Wednesday, March 11, 2009

Terasbookclub kata orang lain^^

Meretas Komunitas Baca dan Klub Buku

Saat ini telah banyak berdiri komunitas dan kelompok baca di berbagai kota.

Umumnya perpustakaan hanya terdiri dari rak-rak penuh buku, meja kursi, dan perangkat komputer. Tetapi, bila berkunjung ke Perpustakaan Departemen Pendidikan Nasional (Depdiknas), Jakarta, nuansa lain akan dapat ditemukan di sana.

Perpustakaan itu nampak 'tidak biasa' -- tidak seperti umumnya perpustakaan milik pemerintah. Bertata desain modern, nyaman, serta cozy, menjadi bagian dari keseluruhan atmosfer ruangan.

Yang lebih menarik, tersedia pula fasilitas kafe, ukurannya tidak terlalu besar, namanya Kafe La Biblio. Meski demikian, aroma buku masih berhembus dengan adanya rak kayu yang berisi aneka buku. Di sini pula, biasanya, komunitas Bibliofilia berkumpul dan berdiskusi.

Bibliofilia adalah nama sebuah klub buku yang dibentuk sejak November 2004, tak lama setelah peralihan Perpustakaan British Council menjadi Perpustakaan Depdiknas. Berasal dari bahasa Latin, bibliofilia dapat diartikan sebagai 'pecinta buku'.

Seperti diuraikan oleh Wien Muldian, salah satu pengurus, pembentukan klub baca itu tak lepas dari upaya guna menumbuhkembangkan minat baca dan tulis di masyarakat.

Hal tersebut ditunjang dengan penyediaan tempat yang nyaman dan fasilitas memadai. Pihaknya pun mengharapkan akan makin banyak anggota masyarakat tertarik berpartisipasi serta bergabung dalam berbagai kegiatan yang rutin diselenggarakan.

● **Tujuan Latihan**
Lanjutkan artikel tentang komunitas baca dan klub buku di atas, mulai dari setelah kalimat terakhirnya.

● **Data Terkumpul**
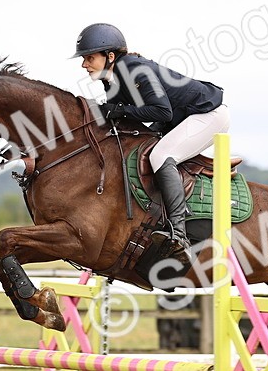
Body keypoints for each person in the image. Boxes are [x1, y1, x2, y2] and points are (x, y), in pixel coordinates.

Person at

● **Jawaban Latihan**
Komunitas buku itu secara aktif berdiskusi serta mengadakan acara kajian dan bedah buku serta diskusi lewat milis. Wien mengatakan, melalui kegiatan tersebut, banyak hal bisa didapat. Selain menambah ilmu, wawasan pun akan semakin kaya.

Alhamdulillah, sejauh ini respon masyarakat cukup baik. Meski tidak memberlakukan sistem keanggotaan tetap, setiap kegiatan yang Bibliofilia lakukan selalu dapat menarik minat beberapa kalangan untuk mengikutinya.

Komunitas pun makin kian melebarkan diri. Mengusung nama Forum Indonesia Membaca, mereka lantas menyatukan langkah bersama beberapa komunitas baca lainnya demi mencapai tujuan.

Menurut Wien, tak bisa dipungkiri, sekarang ini telah banyak berdiri komunitas dan kelompok baca di berbagai tingkat. Ada yang dari kalangan profesi, toko buku, penerbit maupun masyarakat lokal. "Kelompok-kelompok tersebut tanpa disadari telah membentuk gerakan dan kekuatan literasi di lingkungan mereka," katanya.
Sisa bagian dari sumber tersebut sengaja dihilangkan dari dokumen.